▶ [Supplied text]:

>>

But all we need *now* is a simple linear model, so we can use the Keras "Dense" Layer. The "Dense" layer implements a 'densely connected' neural network layer. The Dense layer can consist of *any number* of neurons, each of which will be connected to *all* the layer's inputs. Each input has a "weight" (trainable parameter) and (optionally) a "bias". Each neuron accepts *all* the inputs and returns the linear-sum of the weighted input values, plus the bias term. All weights and biases (one for each neuron in the Layer) are trainable parameters of the model.

That sounds pretty complicated, but if we use a layer having only 1 neuron, we know a single neuron is just a simple linear model, so we have our linear model implementation as a single-neuron Dense Layer Sequential Model. If we want to make the model more complex, we can add more neurons in the Dense layer - this would create a multi-linear model (multiple ys fit to the same xs), but we don't need that for our problem.

Let's build the network layer and add it to our model, implementing the linear model in tensorflow.

In [None]:
model = tf.keras.models.Sequential()
model.add(tf.keras.layers.Dense(units=1, input_shape=[1]))

Line 1 is just reproduced from the code cell above, so we don't end up inadvertently adding multiple layers to our model. It just creates an empty sequential model.

Line 2 implements the simple linear model.

We're actually doing three things here.

1.  implementing a simple linear model in 1 dimension using a "Dense" neural network layer with 1 neuron.
2.  adding the linear model to our sequential model, so we can fit it to data later on.
3.  specifying the rank and dimensionality of the input tensor, so tensorflow knows how to build the model.

To implement the single-neuron Dense layer (ie, 'simple linear model'), we specify the "units=1" option to the "tf.keras.layers.Dense(...)" constructor, telling it we want a single neuron layer. If we wanted 2 neurons, we could specify

    units=2

or any number we'd wish, but for now we just want a simple linear model, so we'll just stick with

    units=1

The code

    model.add(...)

adds the new Dense layer to the model, which was previously an empty model. If you wanted a second layer, you could just execute another call to

    model.add(...)

with a different layer specification. But for now we only need 1 layer, so we don't need to call "model.add" again.

Finally, we need to specify 'the rank and dimesionality of the input tensor'. That sounds like it could trip us up. Thankfully, the 'syntax' is pretty simple, especially in our case. We have 1-dimensional data; one input scalar "x" is mapped to one output scalar "y". We specify this 'shape' as

    [1]

to tell the tensorflow model to be built in 1 dimension ("1"), with input tensors of rank 1 (because there is a single value between "[", and "]"). We'll need more complex input shapes later on, when we work with multi-dimensional and multi-rank predictors, but for now the input specification is pretty simple.

<<

▶ [Assignment]: In the excerpt on the Keras Dense layer, which option passed to the Dense constructor makes the layer a single neuron?

▶ [Source data]:
>>

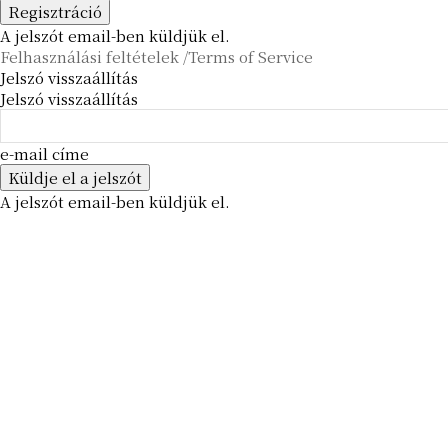
A jelszót email-ben küldjük el.
Felhasználási feltételek /Terms of Service
Jelszó visszaállítás
Jelszó visszaállítás
e-mail címe
A jelszót email-ben küldjük el.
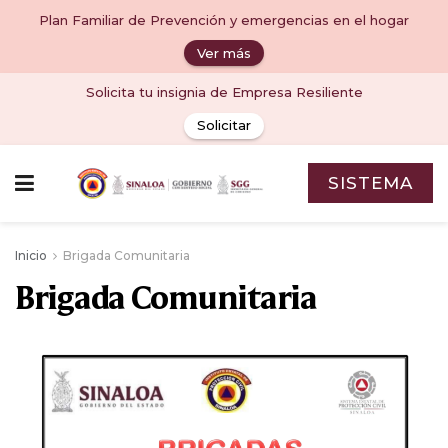
Plan Familiar de Prevención y emergencias en el hogar
Ver más
Solicita tu insignia de Empresa Resiliente
Solicitar
SISTEMA
Inicio
Brigada Comunitaria
Brigada Comunitaria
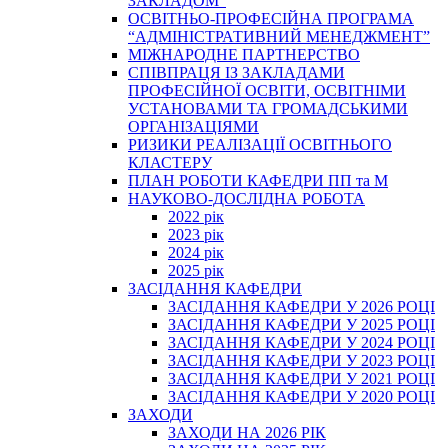
ЗАКЛАДОМ”
ОСВІТНЬО-ПРОФЕСІЙНА ПРОГРАМА
“АДМІНІСТРАТИВНИЙ МЕНЕДЖМЕНТ”
МІЖНАРОДНЕ ПАРТНЕРСТВО
СПІВПРАЦЯ ІЗ ЗАКЛАДАМИ
ПРОФЕСІЙНОЇ ОСВІТИ, ОСВІТНІМИ
УСТАНОВАМИ ТА ГРОМАДСЬКИМИ
ОРГАНІЗАЦІЯМИ
РИЗИКИ РЕАЛІЗАЦІЇ ОСВІТНЬОГО
КЛАСТЕРУ
ПЛАН РОБОТИ КАФЕДРИ ПП та М
НАУКОВО-ДОСЛІДНА РОБОТА
2022 рік
2023 рік
2024 рік
2025 рік
ЗАСІДАННЯ КАФЕДРИ
ЗАСІДАННЯ КАФЕДРИ У 2026 РОЦІ
ЗАСІДАННЯ КАФЕДРИ У 2025 РОЦІ
ЗАСІДАННЯ КАФЕДРИ У 2024 РОЦІ
ЗАСІДАННЯ КАФЕДРИ У 2023 РОЦІ
ЗАСІДАННЯ КАФЕДРИ У 2021 РОЦІ
ЗАСІДАННЯ КАФЕДРИ У 2020 РОЦІ
ЗАХОДИ
ЗАХОДИ НА 2026 РІК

<<

▶ [Answer section]: The option "units=1".